Poésie allégorique. Le poëme le plus populaire du moyen âge, le Roman de la Rose, est l'œuvre de deux générations, et se compose de deux parties distinctes: la première, qui appartient au treizième siècle, est de GUILLAUME DE LORRIS, contemporain de saint Louis: elle comprend quatre mille soixante-dix vers; c'est une allégorie galante d'une conquête amoureuse semée de détails agréables, de traits de sentiment et de descriptions souvent ingénieuses; la seconde partie, où plutôt le second poëme, est due à JEAN DE MEUNG, dit Clopinel beaucoup plus étendue que la précédente, elle s'en distingue par l'érudition et l'esprit satirique. Le héros de Jean de Meung est Faux-Semblant, symbole de l'hypocrisie et aïeul de Tartufe; son sujet est le siècle tout entier, avec sa science, sa corruption, ses pratiques superstitieuses et ses préjugés 1.
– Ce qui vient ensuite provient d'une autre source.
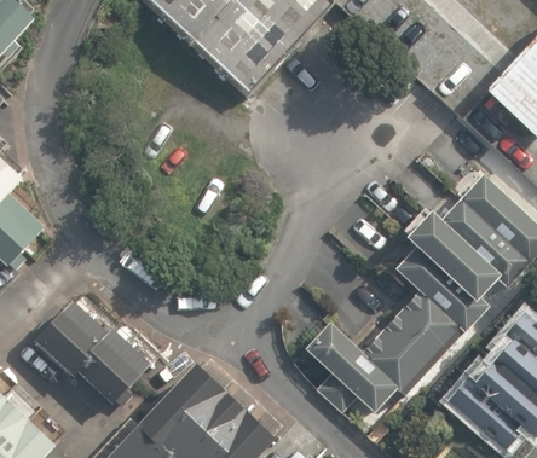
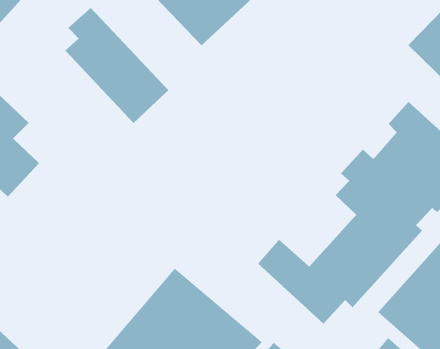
building: none -> [64,7,169,124]
building: [33,295,157,411] -> none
Genre satirique. Les poëmes satiriques ne sont pas rares au moyen âge. Dans ce genre, on distingue la Bible Guiot, où se trouvent déjà les éter

1. « Guillaume de Lorris, dit M. Ampère, est un poëte chevaleresque pour le fond des sentiments, bien que déjà la forme soit allégorique. Jean de Meung est un pédant plein de verve, qui, dans le livre où son prédécesseur a placé d'élégantes et un peu mignardes personnifications des sentiments chevaleresques, jette à pleines mains l'érudition, la satire, les idées hardies et les images grossières. » Histoire de la formation de la langue française.